I have also found that outlining pieces, "skeleton playing", speeds up learning significantly. This, and the advantage of being able to play a piece before you know it, so to speak, are the upsides of skeleton playing. You also learn to handle one difficulty at a time, which is beneficial in many ways.The downside can be avoided, but it is a pitfall nevertheless: don't change the fingering. When you make the outline, stick to the original fingering even though it might seem unnecessary. You just skip some notes, but you still make a foundation for adding them later on without changing your fingering.

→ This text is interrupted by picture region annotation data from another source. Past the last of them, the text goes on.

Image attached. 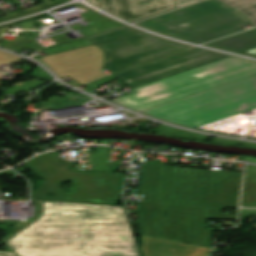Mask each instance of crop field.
Segmentation results:
<instances>
[{"label": "crop field", "instance_id": "8a807250", "mask_svg": "<svg viewBox=\"0 0 256 256\" xmlns=\"http://www.w3.org/2000/svg\"><path fill=\"white\" fill-rule=\"evenodd\" d=\"M4 244L19 256H139L120 206L45 202L44 215Z\"/></svg>", "mask_w": 256, "mask_h": 256}, {"label": "crop field", "instance_id": "ac0d7876", "mask_svg": "<svg viewBox=\"0 0 256 256\" xmlns=\"http://www.w3.org/2000/svg\"><path fill=\"white\" fill-rule=\"evenodd\" d=\"M242 174L143 164L138 193L150 202L237 208Z\"/></svg>", "mask_w": 256, "mask_h": 256}, {"label": "crop field", "instance_id": "34b2d1b8", "mask_svg": "<svg viewBox=\"0 0 256 256\" xmlns=\"http://www.w3.org/2000/svg\"><path fill=\"white\" fill-rule=\"evenodd\" d=\"M256 74V62L234 56L159 80L112 100L140 112Z\"/></svg>", "mask_w": 256, "mask_h": 256}, {"label": "crop field", "instance_id": "412701ff", "mask_svg": "<svg viewBox=\"0 0 256 256\" xmlns=\"http://www.w3.org/2000/svg\"><path fill=\"white\" fill-rule=\"evenodd\" d=\"M256 107V75L143 112L196 128Z\"/></svg>", "mask_w": 256, "mask_h": 256}, {"label": "crop field", "instance_id": "f4fd0767", "mask_svg": "<svg viewBox=\"0 0 256 256\" xmlns=\"http://www.w3.org/2000/svg\"><path fill=\"white\" fill-rule=\"evenodd\" d=\"M37 175L46 181L32 193L37 200L109 204L116 205L124 174L86 171H73L72 166L59 163L49 154L40 155L27 162ZM39 164L38 169L33 165ZM63 181L73 183L69 193L58 187ZM45 192H54L56 197L50 199ZM71 195L70 198L67 196Z\"/></svg>", "mask_w": 256, "mask_h": 256}, {"label": "crop field", "instance_id": "dd49c442", "mask_svg": "<svg viewBox=\"0 0 256 256\" xmlns=\"http://www.w3.org/2000/svg\"><path fill=\"white\" fill-rule=\"evenodd\" d=\"M136 25L200 44L243 31L250 22L220 1L207 0Z\"/></svg>", "mask_w": 256, "mask_h": 256}, {"label": "crop field", "instance_id": "e52e79f7", "mask_svg": "<svg viewBox=\"0 0 256 256\" xmlns=\"http://www.w3.org/2000/svg\"><path fill=\"white\" fill-rule=\"evenodd\" d=\"M137 205L141 235L160 238L162 230L160 239L210 248L212 232H206L205 218L236 220V215L221 214L222 208L143 202H137Z\"/></svg>", "mask_w": 256, "mask_h": 256}, {"label": "crop field", "instance_id": "d8731c3e", "mask_svg": "<svg viewBox=\"0 0 256 256\" xmlns=\"http://www.w3.org/2000/svg\"><path fill=\"white\" fill-rule=\"evenodd\" d=\"M105 51L110 72L191 46L151 36L127 26L88 38Z\"/></svg>", "mask_w": 256, "mask_h": 256}, {"label": "crop field", "instance_id": "5a996713", "mask_svg": "<svg viewBox=\"0 0 256 256\" xmlns=\"http://www.w3.org/2000/svg\"><path fill=\"white\" fill-rule=\"evenodd\" d=\"M229 55L194 48L114 74L132 88L159 78L183 72Z\"/></svg>", "mask_w": 256, "mask_h": 256}, {"label": "crop field", "instance_id": "3316defc", "mask_svg": "<svg viewBox=\"0 0 256 256\" xmlns=\"http://www.w3.org/2000/svg\"><path fill=\"white\" fill-rule=\"evenodd\" d=\"M59 77H70L83 84L104 75L103 50L92 45L41 58Z\"/></svg>", "mask_w": 256, "mask_h": 256}, {"label": "crop field", "instance_id": "28ad6ade", "mask_svg": "<svg viewBox=\"0 0 256 256\" xmlns=\"http://www.w3.org/2000/svg\"><path fill=\"white\" fill-rule=\"evenodd\" d=\"M90 3L134 22L198 0H88Z\"/></svg>", "mask_w": 256, "mask_h": 256}, {"label": "crop field", "instance_id": "d1516ede", "mask_svg": "<svg viewBox=\"0 0 256 256\" xmlns=\"http://www.w3.org/2000/svg\"><path fill=\"white\" fill-rule=\"evenodd\" d=\"M142 237L145 256H208L210 248Z\"/></svg>", "mask_w": 256, "mask_h": 256}, {"label": "crop field", "instance_id": "22f410ed", "mask_svg": "<svg viewBox=\"0 0 256 256\" xmlns=\"http://www.w3.org/2000/svg\"><path fill=\"white\" fill-rule=\"evenodd\" d=\"M205 46L216 47L237 53L256 48V29L210 44H205Z\"/></svg>", "mask_w": 256, "mask_h": 256}, {"label": "crop field", "instance_id": "cbeb9de0", "mask_svg": "<svg viewBox=\"0 0 256 256\" xmlns=\"http://www.w3.org/2000/svg\"><path fill=\"white\" fill-rule=\"evenodd\" d=\"M242 207H256V166L246 165Z\"/></svg>", "mask_w": 256, "mask_h": 256}, {"label": "crop field", "instance_id": "5142ce71", "mask_svg": "<svg viewBox=\"0 0 256 256\" xmlns=\"http://www.w3.org/2000/svg\"><path fill=\"white\" fill-rule=\"evenodd\" d=\"M245 15L256 27V0H220Z\"/></svg>", "mask_w": 256, "mask_h": 256}, {"label": "crop field", "instance_id": "d9b57169", "mask_svg": "<svg viewBox=\"0 0 256 256\" xmlns=\"http://www.w3.org/2000/svg\"><path fill=\"white\" fill-rule=\"evenodd\" d=\"M156 132L157 133H163V134H169V135L182 136L184 138L201 140V141H204L207 137L206 135L191 133V132L171 128V127H168V126H165V125H162V124H160V126L158 127Z\"/></svg>", "mask_w": 256, "mask_h": 256}, {"label": "crop field", "instance_id": "733c2abd", "mask_svg": "<svg viewBox=\"0 0 256 256\" xmlns=\"http://www.w3.org/2000/svg\"><path fill=\"white\" fill-rule=\"evenodd\" d=\"M87 44H91V43L88 40L83 39V40H78V41H74V42L60 44V45L45 49L43 51L47 54L48 53H56V52L72 49V48L87 45Z\"/></svg>", "mask_w": 256, "mask_h": 256}, {"label": "crop field", "instance_id": "4a817a6b", "mask_svg": "<svg viewBox=\"0 0 256 256\" xmlns=\"http://www.w3.org/2000/svg\"><path fill=\"white\" fill-rule=\"evenodd\" d=\"M114 78H116V77L111 74V75H109V76H107V77H104V78H102V79H99V80L90 82V83H88V84H85V86H87L88 88H86V89H84V90L87 91V92H89V91H91V90L97 88L98 86H100V85H102V84H104V83H106V82H108V81L114 79Z\"/></svg>", "mask_w": 256, "mask_h": 256}, {"label": "crop field", "instance_id": "bc2a9ffb", "mask_svg": "<svg viewBox=\"0 0 256 256\" xmlns=\"http://www.w3.org/2000/svg\"><path fill=\"white\" fill-rule=\"evenodd\" d=\"M213 142L223 143V144H231V145H238L239 143H243V145L256 146V143H249V142H243V141H237V140H231V139H225V138H219V137H215Z\"/></svg>", "mask_w": 256, "mask_h": 256}, {"label": "crop field", "instance_id": "214f88e0", "mask_svg": "<svg viewBox=\"0 0 256 256\" xmlns=\"http://www.w3.org/2000/svg\"><path fill=\"white\" fill-rule=\"evenodd\" d=\"M20 57L0 51V64L17 62Z\"/></svg>", "mask_w": 256, "mask_h": 256}, {"label": "crop field", "instance_id": "92a150f3", "mask_svg": "<svg viewBox=\"0 0 256 256\" xmlns=\"http://www.w3.org/2000/svg\"><path fill=\"white\" fill-rule=\"evenodd\" d=\"M29 75L34 77L53 80V78L48 73H46L44 70H42L38 66H36Z\"/></svg>", "mask_w": 256, "mask_h": 256}, {"label": "crop field", "instance_id": "dafd665d", "mask_svg": "<svg viewBox=\"0 0 256 256\" xmlns=\"http://www.w3.org/2000/svg\"><path fill=\"white\" fill-rule=\"evenodd\" d=\"M0 256H17L14 252H0Z\"/></svg>", "mask_w": 256, "mask_h": 256}, {"label": "crop field", "instance_id": "00972430", "mask_svg": "<svg viewBox=\"0 0 256 256\" xmlns=\"http://www.w3.org/2000/svg\"><path fill=\"white\" fill-rule=\"evenodd\" d=\"M242 54H246V55H250V56L256 57V49H253V50L244 52V53H242Z\"/></svg>", "mask_w": 256, "mask_h": 256}]
</instances>
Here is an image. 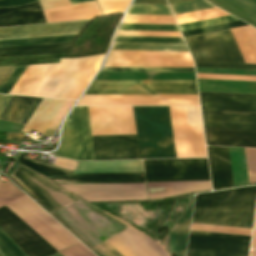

I do not claim any expertise on this one, this is just an amateur opinion.But, I hear a lot of nonfluent pianists. I mean that they play difficult material, or easy material, but you can hear struggle, you can hear hesitation, you can hear missed notes, you can hear stuttering.When I say a lot, I probably mean 99% of students, 100% of adult amateurs, and maybe 50-60% of "pianists," whatever that means. It seems to me it would be worthwhile playing simplifed pieces very very well, concentrating on fluency. If you play fluently, 96% of your listeners won't notice it's not the real arrangement.
I have a strong aversion to playing arrangements, for a variety of reasons, some of which you have elucidated. I make an exception for Christmas music (I may never be able to play Tchaikovsky as written).
Didn't Tchaikovsky prepare the solo version though? It's an arrangement, but it's also original Tchaikovsky.
It's actually Tchaikovsky's revision of Sergei Taneyev's transcription of Tchaikovsky's original.
I hate to shatter your illusions, but "Tchaikovsky as written" in this context is an arrangement. Unless you are an orchestra.
Well, that's very special. But other than massaging your own breast over your superior knowledge of music history, how does that further the conversation?